By Anne Anquillare, PEF Services

Duane Morris put on an excellent event recently, entitled “Inside the Mind of the Limited Partner”.

The speakers focused on middle-market buyout funds, but many comments are applicable to all private capital funds.

Now, I know plenty of general partners who would like to know the answer to what is inside investors’ minds, so here are the highlights of the discussions.  Some points are old hat, but some have a new twist.

Institutional limited partners are realizing they don’t need as many general partner relationships as in the past (investing same amount of capital as ’04 and ’05, but in 50% fewer funds.)  Data is better for benchmarking so making decisions on whom to cut easier (BTW – benchmark data is IRR based not on DPI, so timing counts).  GPs shouldn’t start marketing their fund until they have exits to talk about and are ready to start calling capital for a new fund (otherwise you get sidelined and it’s almost impossible to come back onto the field).  Below market terms are a red flag.

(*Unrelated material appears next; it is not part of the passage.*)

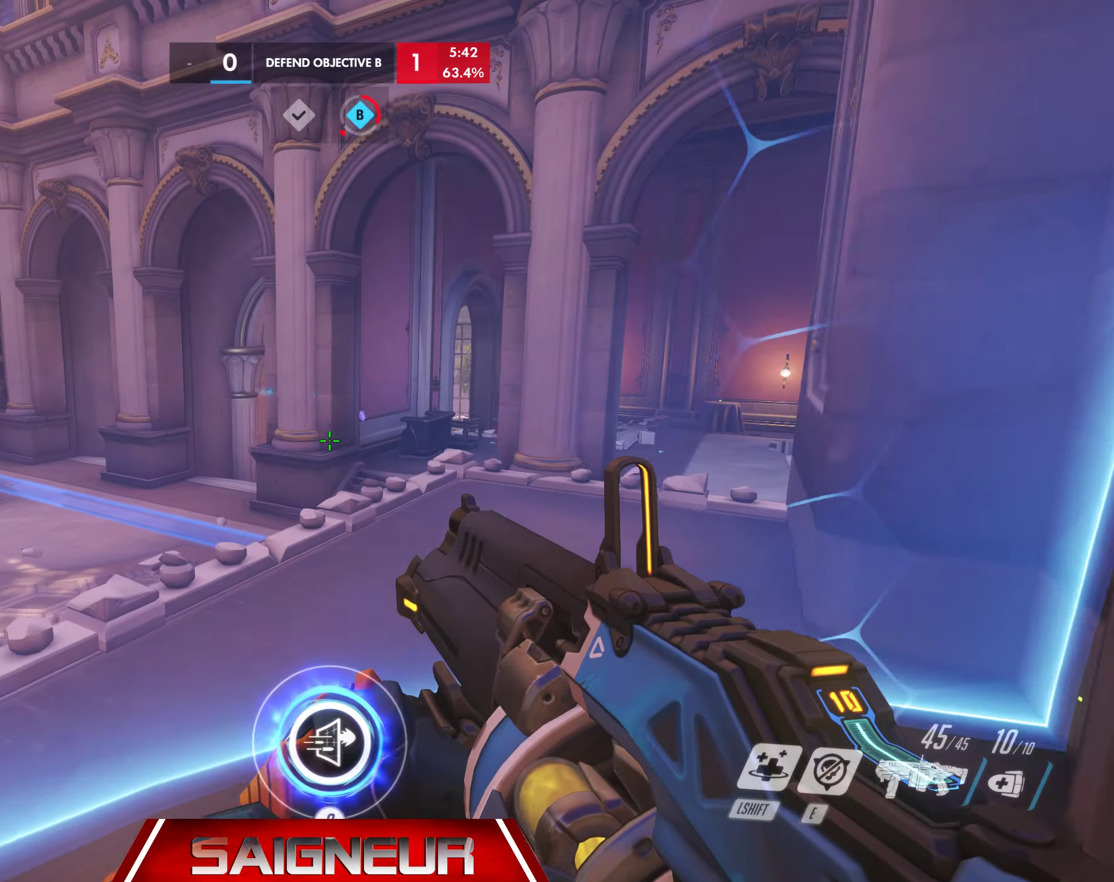
{"keys": ["d"], "mouse": [], "events": [[16, "a", "up"], [300, "d", "down"]]}
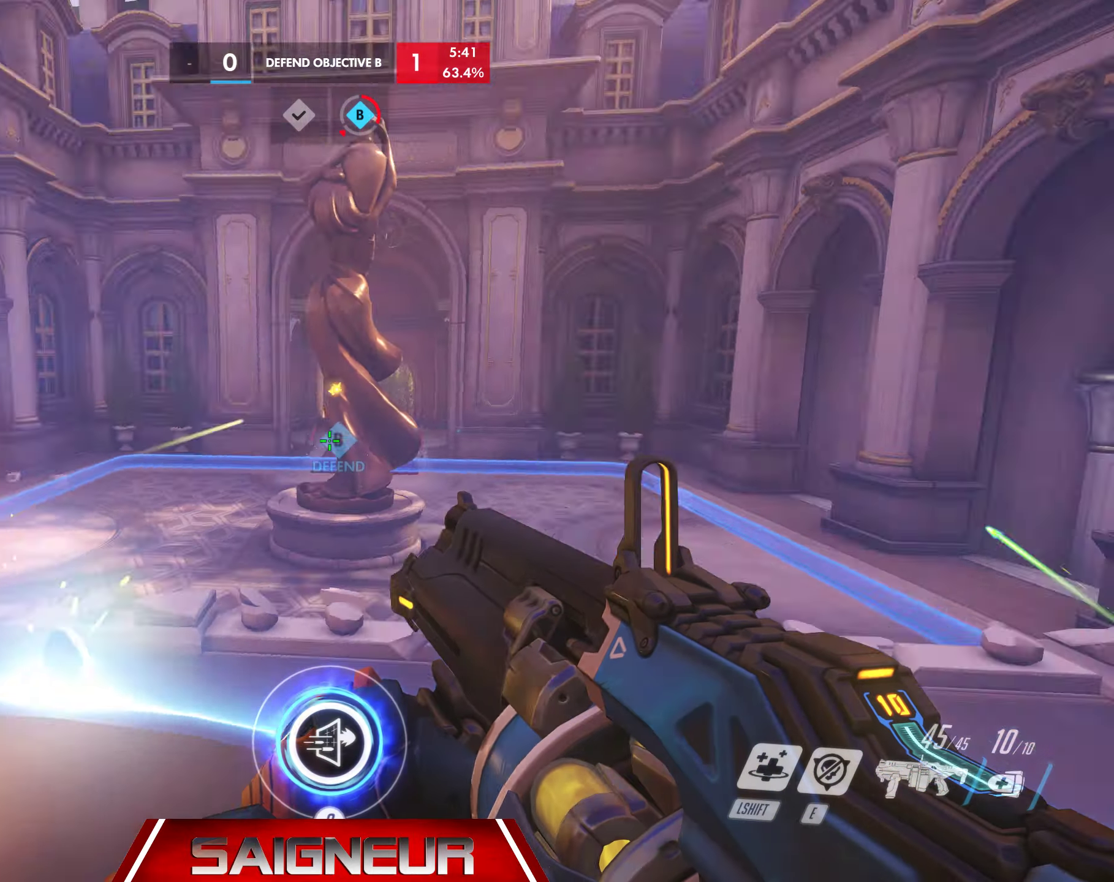
{"keys": ["a"], "mouse": [], "events": [[83, "d", "up"], [333, "d", "down"], [416, "d", "up"], [450, "a", "down"]]}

Lots of talk about co-investing.  The general consensus seems to be that it is more of a marketing ploy than something that truly adds value for either side.  Also special terms for one investor might dissuade other investors from participating in the fundraising.

Zombie funds – consensus is that while historically limited partners had no real options, now they have two (secondaries and firms specializing is substitute general partnerships.)

On the topic of if you only had one dollar, where would you invest it – It seems that the US middle market buyout is still the winner.

Regarding what limited partners are focusing on during the due diligence phase, the old fashioned “how was value created” is still very important, alongside focus on operational due diligence and the new question – why haven’t you sold XYZ company (which is also a popular question these days from existing investors in funds Also, limited partners are trying to distinguish asset acquirers (focus on fee income) from fund managers (focus on carry).

On the topic of the costs of running a fund, limited partners are not focusing on detailed costs, but they are concerned with increased complexity (not just from regulations), so they are hoping funds standardize to take costs out of system. On the flip side, they do recognize that some limited partners are driving the increase in costs as they become more sophisticated and more demanding in their requirements.

Question is now: do the limited partners want to know what is in the minds of the general partners?